Code inside when branches has to parse correctly, and it also can’t refer to unknown identifiers. But unless a branch is activated in some instantiation, it’s not typechecked.

Example:

func SomeFunc():
    when int
    is int:
        print("int is int, who would've thought?")
    is string:
        print("int is string, better report a compiler error!")

That was pretty dumb, because when is checked during compilation, so instead of the code above, I could’ve written this:

func SomeFunc():
    print("int is int, who would've thought?")

That would have resulted in the same code being generated, because when is evaluated completely during compile time. Therefore, as you just saw, when is pretty much useless outside generics.

Now, something that seems more useful:

func CopyBytes[T, K](src T, dst K):
    when T, K
    is []byte, implements io.Writer:
        # copy from a slice to io.Writer
        pass
    is []byte, []byte:
        # as above, but between 2 slices
        pass
    implements io.Reader, is []byte:
        pass
    implements io.Reader, io.Writer:
        pass
    default:
        # what now?
        pass

We have just (almost) written a function that can copy from []byte and io.Reader to []byte and io.Writer. It’s missing the code that does the actual copying, but it’s not really important here. You can learn a few more things from this example:

  • when works for multiple arguments
  • besides is, there is also implements and default (BTW. I’m thinking about adding assignable_to or similar, becase is doesn’t work with derived types)
  • if you want to apply the same kind of check to multiple arguments, you can group them together (as in implements io.Reader, io.Writer)

The above example has also exposed another problem. If default is activated, we actually should throw a compilation error. It is possible to do it in a hacky way, by putting a piece of code with a type error in the last branch, but it is something that should be solved in a cleaner way (maybe with a magical compiler_error() function - but other ideas are welcome).

Finally, probably I’ll also implement pattern matching for types in when checks, so that composite types can be caught better.

Code organization

GOPATH, HAVESRCPATH

Have relies on your $GOPATH when it compiles code to .go files. Have code is expected to sit in $HAVESRCPATH, and the resulting code ends up in $GOPATH/src.
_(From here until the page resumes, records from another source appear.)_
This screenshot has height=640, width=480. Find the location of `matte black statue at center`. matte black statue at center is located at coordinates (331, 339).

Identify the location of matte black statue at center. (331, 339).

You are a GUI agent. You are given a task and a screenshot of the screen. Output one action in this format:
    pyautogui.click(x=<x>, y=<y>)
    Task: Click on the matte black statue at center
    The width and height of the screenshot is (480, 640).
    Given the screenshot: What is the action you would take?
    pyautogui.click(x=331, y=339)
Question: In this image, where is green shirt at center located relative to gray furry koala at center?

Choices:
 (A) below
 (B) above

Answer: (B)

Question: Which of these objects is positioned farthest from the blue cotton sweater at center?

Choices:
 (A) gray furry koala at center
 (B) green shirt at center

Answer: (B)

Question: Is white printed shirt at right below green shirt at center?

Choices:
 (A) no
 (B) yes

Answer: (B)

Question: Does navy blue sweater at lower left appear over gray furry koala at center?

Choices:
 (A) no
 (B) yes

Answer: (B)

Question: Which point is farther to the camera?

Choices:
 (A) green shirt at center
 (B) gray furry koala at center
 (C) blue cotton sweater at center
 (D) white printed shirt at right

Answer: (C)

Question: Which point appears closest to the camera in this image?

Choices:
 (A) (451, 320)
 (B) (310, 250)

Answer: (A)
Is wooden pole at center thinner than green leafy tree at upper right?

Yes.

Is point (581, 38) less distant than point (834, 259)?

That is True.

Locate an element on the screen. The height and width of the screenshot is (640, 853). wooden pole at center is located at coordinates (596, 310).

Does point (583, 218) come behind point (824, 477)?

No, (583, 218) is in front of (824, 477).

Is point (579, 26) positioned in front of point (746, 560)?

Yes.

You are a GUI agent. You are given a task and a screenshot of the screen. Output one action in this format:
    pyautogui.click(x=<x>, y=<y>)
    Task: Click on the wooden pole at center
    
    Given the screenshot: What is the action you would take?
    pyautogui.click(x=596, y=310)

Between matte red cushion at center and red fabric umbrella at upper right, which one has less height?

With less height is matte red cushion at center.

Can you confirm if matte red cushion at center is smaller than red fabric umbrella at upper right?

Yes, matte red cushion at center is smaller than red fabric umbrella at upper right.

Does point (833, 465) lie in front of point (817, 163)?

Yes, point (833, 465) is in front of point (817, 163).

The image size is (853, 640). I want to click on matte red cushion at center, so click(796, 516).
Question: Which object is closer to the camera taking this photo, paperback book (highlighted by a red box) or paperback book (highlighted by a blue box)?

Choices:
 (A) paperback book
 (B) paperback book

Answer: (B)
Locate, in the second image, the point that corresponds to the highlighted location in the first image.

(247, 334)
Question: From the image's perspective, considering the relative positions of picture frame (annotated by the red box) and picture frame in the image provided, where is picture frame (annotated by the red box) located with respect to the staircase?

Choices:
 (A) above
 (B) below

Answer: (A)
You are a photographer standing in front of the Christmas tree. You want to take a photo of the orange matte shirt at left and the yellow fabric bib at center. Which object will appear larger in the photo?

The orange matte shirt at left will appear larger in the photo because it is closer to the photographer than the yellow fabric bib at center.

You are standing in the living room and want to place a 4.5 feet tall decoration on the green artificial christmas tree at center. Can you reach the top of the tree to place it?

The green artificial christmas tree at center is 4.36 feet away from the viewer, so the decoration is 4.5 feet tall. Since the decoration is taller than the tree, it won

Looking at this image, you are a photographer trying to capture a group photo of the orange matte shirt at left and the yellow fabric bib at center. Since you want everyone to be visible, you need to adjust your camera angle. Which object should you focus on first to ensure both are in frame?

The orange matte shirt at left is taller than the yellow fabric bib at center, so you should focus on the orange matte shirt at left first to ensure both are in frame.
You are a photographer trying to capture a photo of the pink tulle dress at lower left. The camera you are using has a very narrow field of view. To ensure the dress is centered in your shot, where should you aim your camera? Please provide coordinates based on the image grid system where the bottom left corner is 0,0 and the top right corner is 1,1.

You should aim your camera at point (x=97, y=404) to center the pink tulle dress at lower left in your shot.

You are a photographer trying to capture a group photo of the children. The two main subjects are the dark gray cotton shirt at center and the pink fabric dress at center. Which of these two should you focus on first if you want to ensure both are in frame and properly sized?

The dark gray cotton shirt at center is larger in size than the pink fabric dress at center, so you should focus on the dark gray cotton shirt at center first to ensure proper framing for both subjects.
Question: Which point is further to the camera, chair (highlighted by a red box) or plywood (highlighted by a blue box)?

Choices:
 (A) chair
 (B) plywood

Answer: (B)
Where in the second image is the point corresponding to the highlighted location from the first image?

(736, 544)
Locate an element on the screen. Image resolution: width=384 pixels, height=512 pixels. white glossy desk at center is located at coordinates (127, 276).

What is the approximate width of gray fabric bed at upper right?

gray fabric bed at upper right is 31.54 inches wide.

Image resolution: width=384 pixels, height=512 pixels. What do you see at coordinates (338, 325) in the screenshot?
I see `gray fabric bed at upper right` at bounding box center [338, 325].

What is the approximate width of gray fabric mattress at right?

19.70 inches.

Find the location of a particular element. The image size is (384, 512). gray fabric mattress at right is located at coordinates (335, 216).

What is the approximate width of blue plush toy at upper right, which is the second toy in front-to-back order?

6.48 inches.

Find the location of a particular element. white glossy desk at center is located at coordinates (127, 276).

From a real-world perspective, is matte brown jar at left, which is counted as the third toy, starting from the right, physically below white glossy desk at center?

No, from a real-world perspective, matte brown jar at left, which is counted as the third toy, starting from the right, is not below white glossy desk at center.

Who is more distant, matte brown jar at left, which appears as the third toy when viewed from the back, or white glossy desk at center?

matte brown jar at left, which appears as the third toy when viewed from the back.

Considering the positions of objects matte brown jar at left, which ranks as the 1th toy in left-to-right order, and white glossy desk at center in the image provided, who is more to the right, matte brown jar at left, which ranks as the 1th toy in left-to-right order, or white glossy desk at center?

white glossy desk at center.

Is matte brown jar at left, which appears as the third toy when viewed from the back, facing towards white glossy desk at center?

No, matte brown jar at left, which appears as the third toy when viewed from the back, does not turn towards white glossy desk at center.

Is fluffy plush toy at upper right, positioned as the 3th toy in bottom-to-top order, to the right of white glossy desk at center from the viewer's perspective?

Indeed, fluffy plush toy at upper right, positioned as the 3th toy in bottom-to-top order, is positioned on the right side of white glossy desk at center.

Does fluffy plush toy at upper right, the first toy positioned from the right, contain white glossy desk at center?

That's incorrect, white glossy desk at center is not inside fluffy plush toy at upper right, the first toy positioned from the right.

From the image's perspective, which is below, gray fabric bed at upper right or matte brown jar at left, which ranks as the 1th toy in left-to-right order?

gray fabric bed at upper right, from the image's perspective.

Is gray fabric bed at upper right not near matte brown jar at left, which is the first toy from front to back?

Directory structure of $HAVESRCPATH mimics that in $GOPATH/src.

Setting $HAVESRCPATH is optional. By default, when the $HAVESRCPATH environment variable is not set, Have internally sets it to $GOPATH/src, so that Have and Go files are interwined in the same directory structure. If you want to separate them (resulting Go files are generated and hence rather fleeting, so it might make sense), set $HAVESRCPATH to something different.

have run && have trans

have run is the equivalent of go run. You can “run” a Have source file with it.

have trans compiles a Have package (and its dependencies) and writes results to .go files.

go generate

It makes sense to use go generate to run have trans. Just create a placeholder Go file that runs go generate.

What next?

A lot of functionality available in Go is still missing, implementing it has the highest priority.

The second most important thing is interoperability with Go code. At first, the focus will be on making Go code callable from Have.

New functionality has the lowest priority at the moment, which doesn’t mean that nothing new will be added until more important things are done. It’s a hobby project, so I need to manage my motivation, and adding new stuff is a good way of doing that.